How the story unfolded

14 April 2013
Nicolás Maduro is narrowly elected president of Venezuela after the death of long-serving socialist leader Hugo Chavez. The vote is marred by claims of fraud by the opposition.

18 February 2014
A wave of protests against Mr Maduro leads to the arrest of opposition leader Leopoldo Lopez, who remains under house arrest.

29 March 2017
Venezuela’s Supreme Court says it is taking control of the National Assembly, prompting months of anti-government protests that leave 100 dead. The Supreme Court reverses its decision.

17 July 2017
More than seven million Venezuelans vote in an opposition-organised referendum against Mr Maduro’s plans to create a new body with the power to control the National Assembly.

20 May 2018
Mr Maduro wins snap election. The two leading opposition candidates reject the results, saying the election was marred by vote-rigging.

8 November 2018
The UN announces that the number of refugees and migrants who have left Venezuela has passed three million.
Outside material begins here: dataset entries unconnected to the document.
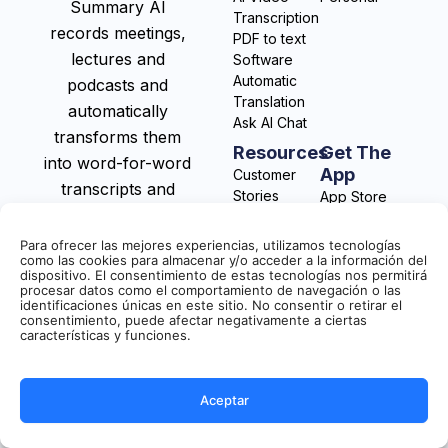
Summary AI
Transcription
records meetings,
PDF to text
lectures and
Software
Automatic
podcasts and
Translation
automatically
Ask AI Chat
transforms them
Resources
Get The
into word-for-word
App
Customer
transcripts and
Stories
App Store
actionable notes.
Integrations
Play Store
Blog
Para ofrecer las mejores experiencias, utilizamos tecnologías
Help Center
como las cookies para almacenar y/o acceder a la información del
dispositivo. El consentimiento de estas tecnologías nos permitirá
procesar datos como el comportamiento de navegación o las
identificaciones únicas en este sitio. No consentir o retirar el
consentimiento, puede afectar negativamente a ciertas
características y funciones.
Aceptar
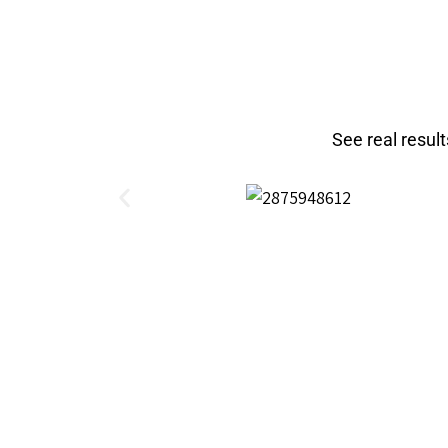
See real resul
Venezuela’s economy is tanking, creating widespread food and medicine shortages.

10 January 2019
Mr Maduro is inaugurated as president. The little-known new leader of the National Assembly, Juan Guaidó, calls the president a “usurper”.

21 January 2019
As Venezuela’s economy continues to fail, a Caracas based charity says it has recorded at least 107 episodes of looting and several deaths across the country.

23 January 2019
Citing emergency powers, Mr Guaidó declares Mr Maduro’s leadership illegitimate and claims the presidency. He is recognised by the US and several Latin American countries, creating two rival claims to the office.

7 February 2019
Humanitarian aid arrives at the Colombian border with Venezuela, ready to enter the country, but Mr Maduro instructs the army to block the roads with oil tankers.